PROBLEM TO WORK ON:
Exact repetition, pictures omitted: give every record below again.

*** Opening RECORDS FOR THIS TASK ***

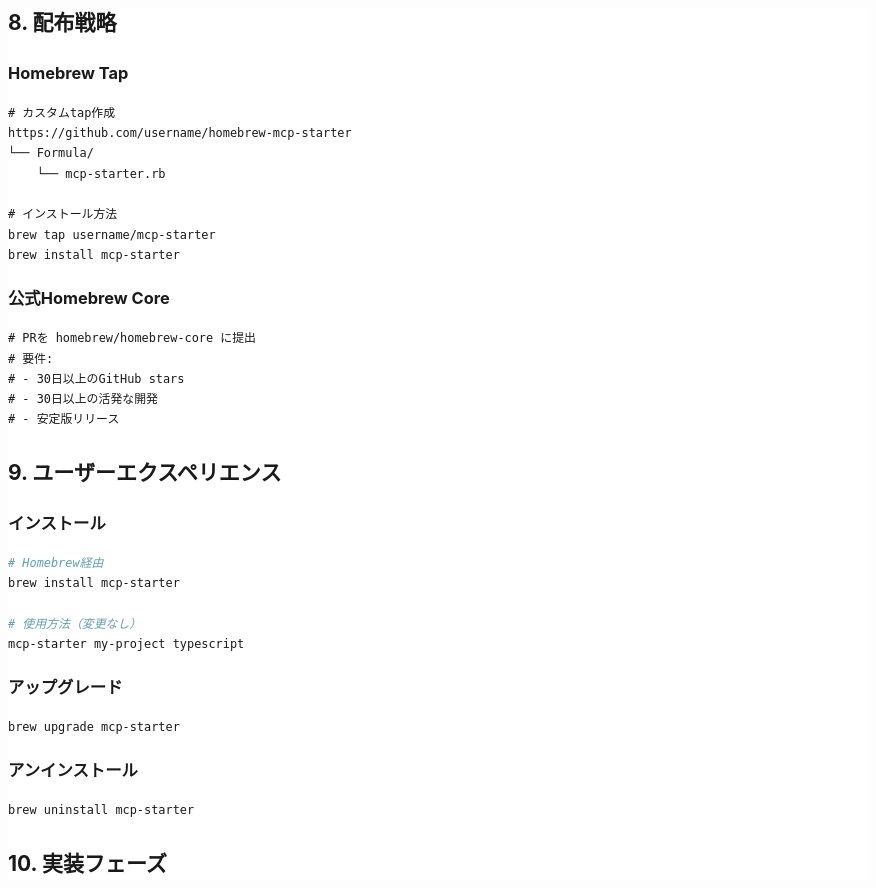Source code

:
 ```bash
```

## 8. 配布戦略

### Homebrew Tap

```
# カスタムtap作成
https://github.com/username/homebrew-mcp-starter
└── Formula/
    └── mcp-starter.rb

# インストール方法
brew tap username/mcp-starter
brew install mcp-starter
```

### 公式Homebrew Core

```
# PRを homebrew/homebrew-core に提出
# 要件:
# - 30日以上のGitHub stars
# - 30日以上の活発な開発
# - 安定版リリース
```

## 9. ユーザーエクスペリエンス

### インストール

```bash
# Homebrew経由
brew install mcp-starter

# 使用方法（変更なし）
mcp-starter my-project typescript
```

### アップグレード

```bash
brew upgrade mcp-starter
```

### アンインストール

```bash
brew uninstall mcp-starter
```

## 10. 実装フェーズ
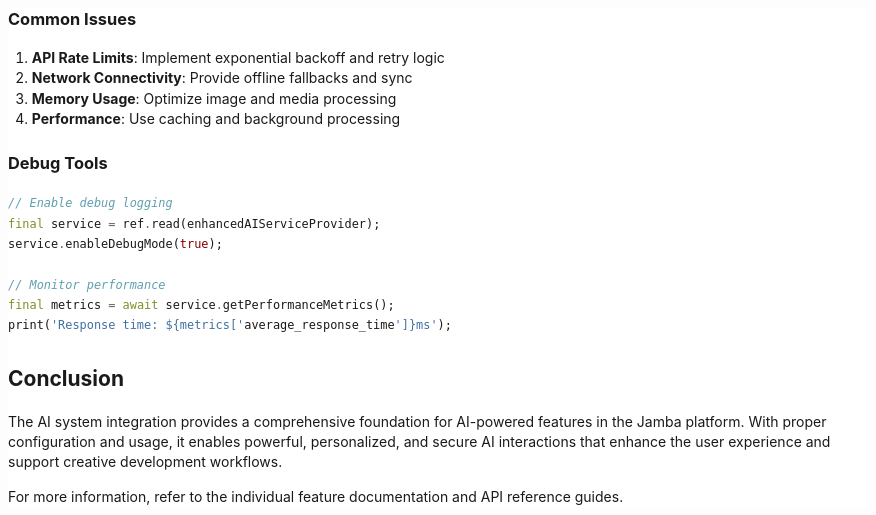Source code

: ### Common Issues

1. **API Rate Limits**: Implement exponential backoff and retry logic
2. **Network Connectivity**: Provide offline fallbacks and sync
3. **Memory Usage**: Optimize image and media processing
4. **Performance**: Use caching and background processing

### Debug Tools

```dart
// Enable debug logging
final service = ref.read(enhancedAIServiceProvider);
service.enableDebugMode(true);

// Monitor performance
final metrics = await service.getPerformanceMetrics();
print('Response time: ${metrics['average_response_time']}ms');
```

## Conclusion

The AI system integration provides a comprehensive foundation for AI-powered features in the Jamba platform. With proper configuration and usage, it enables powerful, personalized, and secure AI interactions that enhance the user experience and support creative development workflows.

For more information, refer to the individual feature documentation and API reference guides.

*** Closing RECORDS FOR THIS TASK ***

EXPECTED OUTPUT:
Source code

:
 ```bash
```

## 8. 配布戦略

### Homebrew Tap

```
# カスタムtap作成
https://github.com/username/homebrew-mcp-starter
└── Formula/
    └── mcp-starter.rb

# インストール方法
brew tap username/mcp-starter
brew install mcp-starter
```

### 公式Homebrew Core

```
# PRを homebrew/homebrew-core に提出
# 要件:
# - 30日以上のGitHub stars
# - 30日以上の活発な開発
# - 安定版リリース
```

## 9. ユーザーエクスペリエンス

### インストール

```bash
# Homebrew経由
brew install mcp-starter

# 使用方法（変更なし）
mcp-starter my-project typescript
```

### アップグレード

```bash
brew upgrade mcp-starter
```

### アンインストール

```bash
brew uninstall mcp-starter
```

## 10. 実装フェーズ
Source code

: ### Common Issues

1. **API Rate Limits**: Implement exponential backoff and retry logic
2. **Network Connectivity**: Provide offline fallbacks and sync
3. **Memory Usage**: Optimize image and media processing
4. **Performance**: Use caching and background processing

### Debug Tools

```dart
// Enable debug logging
final service = ref.read(enhancedAIServiceProvider);
service.enableDebugMode(true);

// Monitor performance
final metrics = await service.getPerformanceMetrics();
print('Response time: ${metrics['average_response_time']}ms');
```

## Conclusion

The AI system integration provides a comprehensive foundation for AI-powered features in the Jamba platform. With proper configuration and usage, it enables powerful, personalized, and secure AI interactions that enhance the user experience and support creative development workflows.

For more information, refer to the individual feature documentation and API reference guides.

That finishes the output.